Pour ne pas être trop long, et pour conclure sur tout ça, moi je veux dire en sa présence et je veux le saluer, puisque je n’ai pas commencé par les salutations d’usage, combien je suis heureux et fier, puisque j’ai beaucoup milité pour la nomination d’un ambassadeur français sur les questions LGBT, une diplomatie des droits LGBT. Ça n’est pas accessoire, certains m’ont dit à un moment qu’on s’en fout de l’ambassadeur, pourquoi faire ?

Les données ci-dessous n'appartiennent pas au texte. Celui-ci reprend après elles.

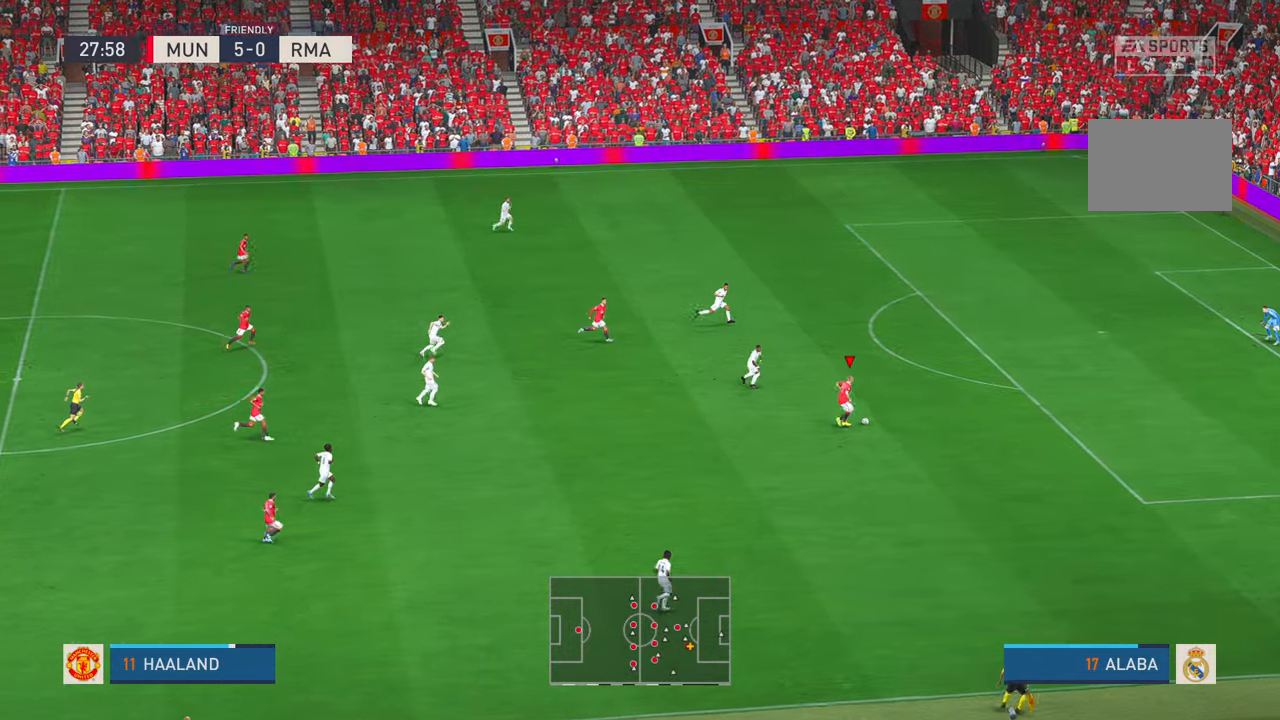
{"dt_ms": 500, "buttons": ["R2"], "left_stick": "up-right", "right_stick": "center", "events": []}
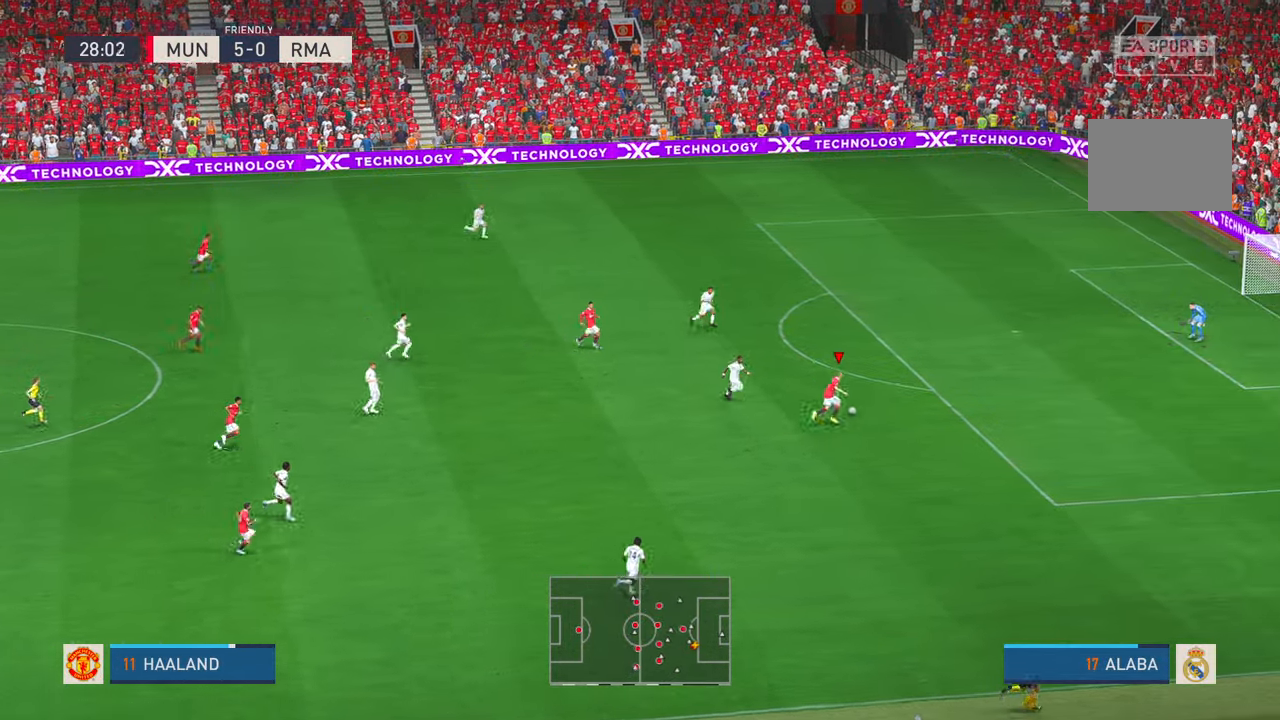
{"dt_ms": 500, "buttons": ["R2"], "left_stick": "up", "right_stick": "center", "events": [[433, "left_stick", "up"]]}
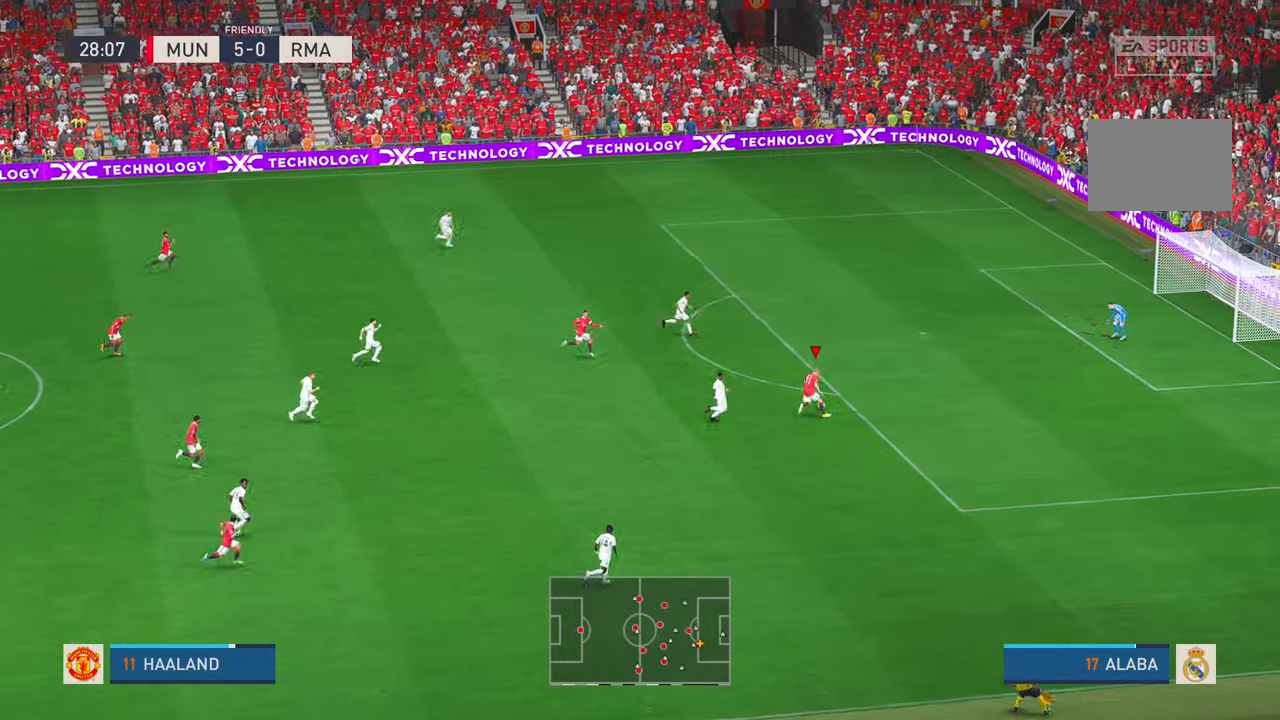
{"dt_ms": 500, "buttons": [], "left_stick": "up", "right_stick": "center", "events": [[200, "R2", "up"], [250, "B", "down"], [266, "R1", "down"], [366, "B", "up"], [433, "R1", "up"]]}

Ça n’est pas compliqué, un bon dessin vaut 1000 discours, et il faut continuer ce travail. D’autres pays ont des postes à des dimensions parfois un peu différentes, mais ont aussi des stratégies. Il est important de pouvoir tisser ce réseau en lien avec l’Organisation des Nations Unies qui a aussi son envoyé spécial, et on le voit, nous avons des moyens au niveau international pour avancer. Au point de vue financier, moi je lance une piste, je n’en suis pas complètement convaincu parce que je ne suis pas personnellement naturellement enclin aux conditionnalités sur l’aide au développement, mais je me pose la question : si ce n’est pas de dire on donne la dose de développement à condition de : dépénaliser ou autre chose. À minima, nous devons être dans une optique de dire l’aide au développement, ok, mais si au moins il n’y a pas de retour en arrière, parce qu’aujourd’hui on en est quand même aussi à se demander sur les retours en arrière. Et moi, il ne me paraîtrait pas complètement inopportun qu’on pose la question dans ces termes, à minima sur le non-retour en arrière sur les droits.

Et si ces choses arrivent, alors à ce moment-là, il faut chanter les gouvernements, et à ce moment-là, aider directement les associations. Ça se fait dans certains pays, ça se fait sur certaines associations, et donc parce qu’il est hors de question que nous laissions seuls ceux qui se battent sur le sujet, et moi je rejoins l’appel d’Etienne. Il nous faut des fonds consolidés au niveau mondial, parce que la défense, vous l’avez dit madame, vous avez mis de vos sous, vous avez mis de votre poche à vous. Il y avait toute votre énergie, nous l’avons vu, et merci beaucoup parce que c’est inspirant et c’est formidable, mais vous avez aussi mis de votre argent, et donc là il faut que nous mettions de l’argent, il faut que nous puissions l’avancer et tenir c’est une excellente idée et c’est là que on pourrait le faire. Voilà bon en conclusion, j’étais je pense trop long. Je vois il y a plus de panneaux donc je pense que j’ai un quart d’heure encore. Voilà donc le combat continue une fois de plus, c’est une grande fierté pour moi de pouvoir conclure juste avant Jean-Marc qui dira des choses tellement formidables.

En tout cas, nous sommes tous ici engagés pour que le vent de la liberté souffle sur le monde, merci d’avoir organisé cette ce colloque, et merci vraiment à vous tous et toutes.